I have a short story in this new fiction anthology from Arc Dream Publishing edited by Shane Ivey and Adam Scott Glancy. This project began as a stretch goal for a Kickstarter we ran a while back to fund Dennis Detwiller’s short-story collection Delta Green: Tales from Failed Anatomies. We set out to raise just $3,000 to publish the book and ended up raising more than $30,000, which went to fund a whole new anthology of original stories from eighteen authors. This new book, Delta Green: Extraordinary Renditions, is now available as an ebook from Amazon, RPGNow, and Apple iBooks.
My short story is called “The Lucky Ones” and it has had quite a journey. I wrote the first draft in 2012 intending to include it as a capstone to my collection Delta Green: Strange Authorities. It features Jill Sanders, the main character of the first story in that collection, “The Corn King,” and I intended it to wrap things up for her and for the collection. But the story proved difficult. I couldn’t crack it for some reason, and in the end I put it on the shelf and published the book without it.
When the Kickstarter for Dennis’s collection came along and the publisher invited me to contribute a story, I decided to take it up again. I threw out my old draft entirely (originally entitled “Sinecure”), started over from scratch, and this time everything clicked. The result is a story I’m particularly pleased with. It’s inspired by a true-crime story about Fairfield Pond in Connecticut, where I situated the family home of Reginald Fairfield in the world of Delta Green.
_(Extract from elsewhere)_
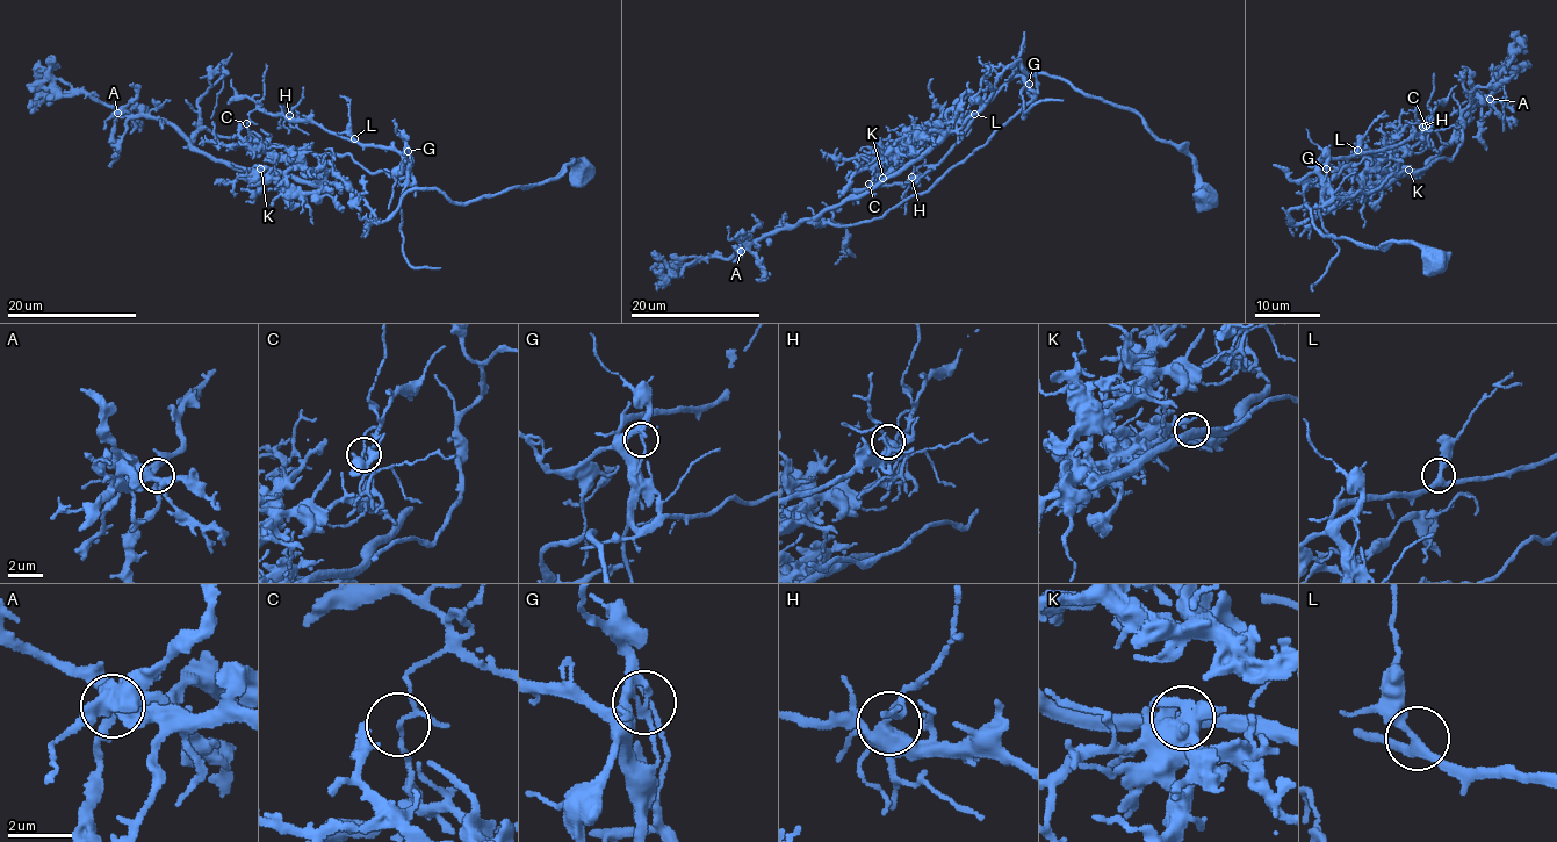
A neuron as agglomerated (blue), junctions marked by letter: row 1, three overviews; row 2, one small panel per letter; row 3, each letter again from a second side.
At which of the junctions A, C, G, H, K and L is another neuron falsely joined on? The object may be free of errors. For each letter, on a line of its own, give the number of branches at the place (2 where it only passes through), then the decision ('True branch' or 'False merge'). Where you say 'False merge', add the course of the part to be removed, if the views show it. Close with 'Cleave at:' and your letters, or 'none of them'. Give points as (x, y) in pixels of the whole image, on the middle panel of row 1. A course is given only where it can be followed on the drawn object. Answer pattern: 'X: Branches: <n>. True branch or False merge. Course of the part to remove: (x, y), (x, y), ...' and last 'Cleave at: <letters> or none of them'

But it’s also inspired by my own life. The story is about a woman who has retired from Delta Green and left that entire world behind, but cannot escape her past. When I left Pagan Publishing in 2002, the company I’d founded when I was nineteen years old, I also left Delta Green and roleplaying game design behind. In the years since then I’ve remained a co-owner of the Delta Green IP and reviewed the projects that Arc Dream has published, but I haven’t had the time or the passion to contribute new work until this story. As Michael Corleone complained, Delta Green keeps pulling me back in.
It pulls Jill Sanders back in too, and an old acquaintance or two, with typically grim results. I really love how this story turned out and I’m grateful to plant one last flag on that sad and alien landscape. I hope you enjoy it, too.